Segunda condenação no espaço de meio ano para o ex-presidente francês, que se arrisca a cumprir prisão domiciliária.

Seis meses depois de ter sido condenado a três anos de prisão (com dois anos de pena suspensa) por corrupção e tráfico de influências, o ex-presidente francês Nicolas Sarkozy, de 66 anos, volta a receber uma sentença condenatória, estreitando as hipóteses de um regresso ao ativo, aspiração que uma parte do centro-direita mantém. Desta vez o processo é relativo ao financiamento ilegal da campanha eleitoral de 2012, o chamado caso Bygmalion.

A campanha para a falhada reeleição de Nicolas Sarkozy, em 2012, ultrapassou os limites previstos pela legislação em 20,2 milhões de euros.

O tribunal foi além do pedido pelo Ministério Público e aplicou a pena máxima, um ano de prisão, ao antigo chefe de Estado. Os advogados de defesa informaram que iriam recorrer da sentença, tal como no processo de corrupção. Caso se confirme, a pena de prisão será cumprida com a aplicação de pulseira eletrónica. A lei foi entretanto revista e os candidatos que não cumpram a lei do financiamento incorrem em penas de até três anos de prisão. Sarkozy ainda é investigado noutro processo pelo alegado financiamento líbio da campanha de 2007.

A campanha de Sarkozy, então presidente que tentava a reeleição - vindo a perder para o socialista François Hollande -, ultrapassou em 20,2 milhões de euros os limites previstos pela legislação. Com base nas declarações dos arguidos e em documentação, a juíza Caroline Viguier lembrou que a campanha recebeu um alerta no início de março sobre os custos, mas que Sarkozy decidiu avançar para mais 21 comícios. No final da campanha foram gastos 42,8 milhões de euros. Apesar de alertado para os riscos, concluiu o tribunal, o candidato permitiu "a realização de novos serviços e omitiu voluntariamente o exercício de controlo sobre as despesas", tendo "tirado partido" dos serviços com o objetivo de angariar votos.

Na única sessão em que Sarkozy se apresentou em tribunal, em maio, a juíza questionou-o sobre o comício em Villepinte. Este evento, que reuniu dezenas de milhares de apoiantes, teve um palco feito à medida, música criada especialmente, e "cenografia excecional", segundo a juíza, e terá custado seis milhões de euros. Para Sarkozy era fundamental um som de qualidade "para não ficar sem voz", imagem de qualidade para "não ficar pálido na televisão" e quanto à música disse que foi "um amigo da Carla [Bruni, a mulher] que a fez, de graça".

Questionado se sabia da evolução das despesas, afirmou: "Sou o presidente da república.
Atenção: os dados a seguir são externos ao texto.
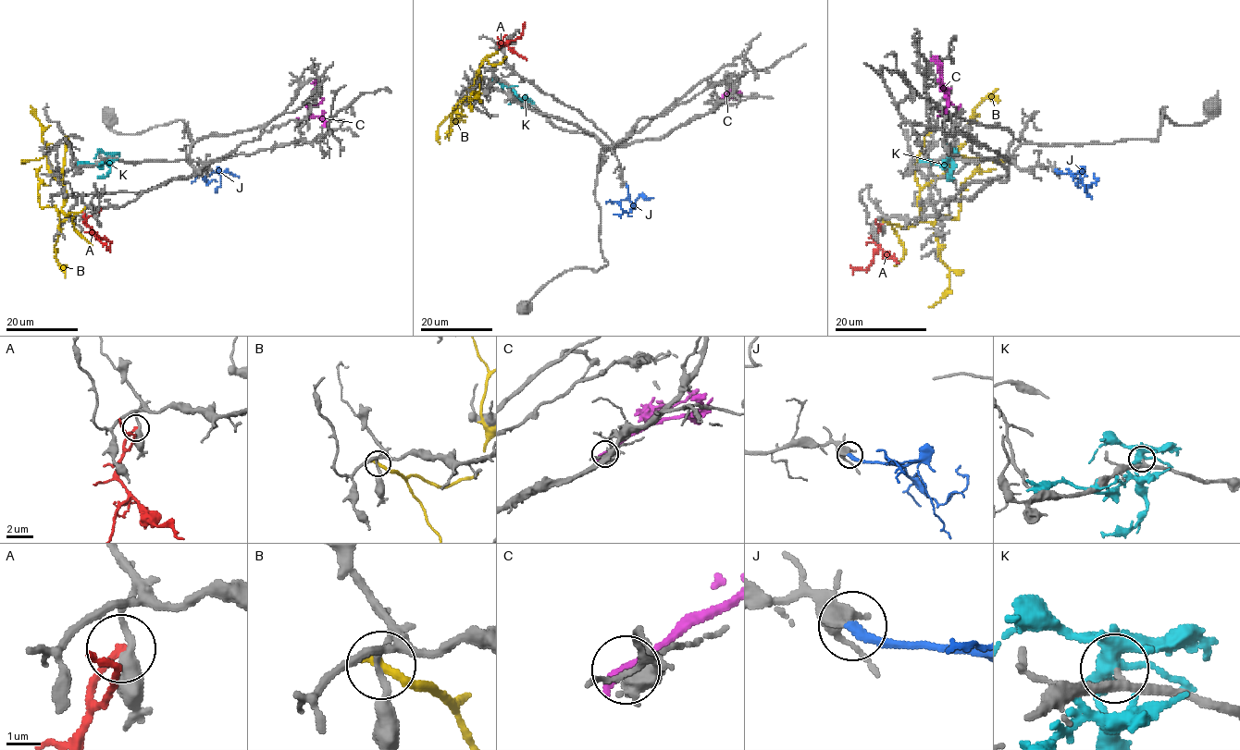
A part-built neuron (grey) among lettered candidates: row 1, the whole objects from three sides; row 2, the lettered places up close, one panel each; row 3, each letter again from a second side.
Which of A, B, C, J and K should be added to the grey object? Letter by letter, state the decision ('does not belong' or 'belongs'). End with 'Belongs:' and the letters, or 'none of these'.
A: does not belong
B: does not belong
C: does not belong
J: belongs
K: does not belong
Belongs: J

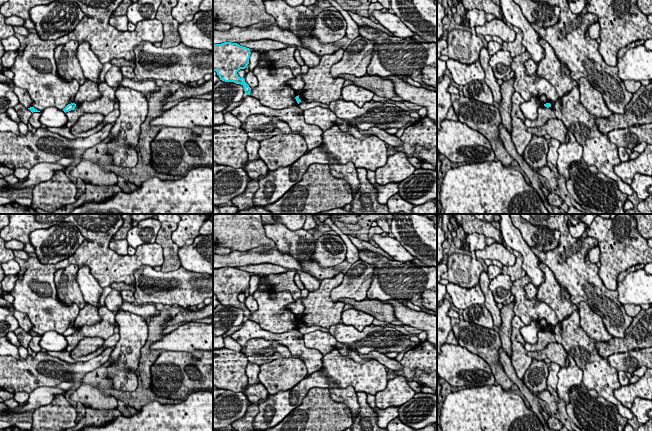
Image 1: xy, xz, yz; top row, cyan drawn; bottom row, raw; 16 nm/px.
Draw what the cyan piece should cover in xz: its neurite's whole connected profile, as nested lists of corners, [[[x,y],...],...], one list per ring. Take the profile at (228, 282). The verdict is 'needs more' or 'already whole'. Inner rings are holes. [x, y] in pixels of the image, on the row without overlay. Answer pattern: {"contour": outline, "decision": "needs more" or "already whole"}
{"contour": [[[224,266],[213,269],[213,295],[217,296],[222,305],[241,308],[246,319],[250,319],[251,312],[237,296],[247,291],[250,278],[249,272],[237,267]]], "decision": "already whole"}

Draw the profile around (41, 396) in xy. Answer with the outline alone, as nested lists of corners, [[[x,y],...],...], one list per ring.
[[[62,382],[55,387],[42,386],[29,394],[29,399],[26,403],[21,404],[13,409],[14,414],[24,413],[26,411],[34,411],[41,406],[50,404],[56,396],[65,395],[71,390],[74,382]]]

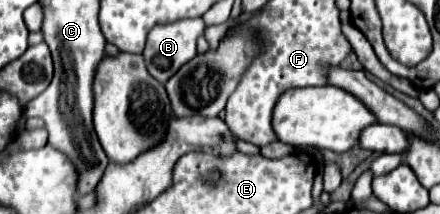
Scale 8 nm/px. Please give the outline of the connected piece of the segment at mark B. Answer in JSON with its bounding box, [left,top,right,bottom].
[143,19,203,83]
Não tenho tempo para me dedicar a um pormenor de contabilidade." De resto, o líder que foi apodado de "hiperpresidente" pela concentração de poderes no Eliseu, rejeitou de forma liminar os valores apresentados. "A minha campanha de 2012 é como uma irmã da campanha de 2007 (...) É uma fábula."

O tribunal também deu como provado o facto de os outros 13 arguidos, entre funcionários da empresa de comunicação Bygmalion e da UMP (partido mais tarde renomeado Os Republicanos) terem recorrido a um esquema de subfaturação e de faturas falsas, tendo sido condenados a penas de prisão entre dois a três anos e meio por fraude e falsificação.

O facto de Sarkozy, Alain Juppé e François Fillon, todos candidatos nas primárias de direita para as eleições de 2017 terem sido condenados pela justiça não parece ter funcionado como dissuasor: há pelo menos cinco declarados.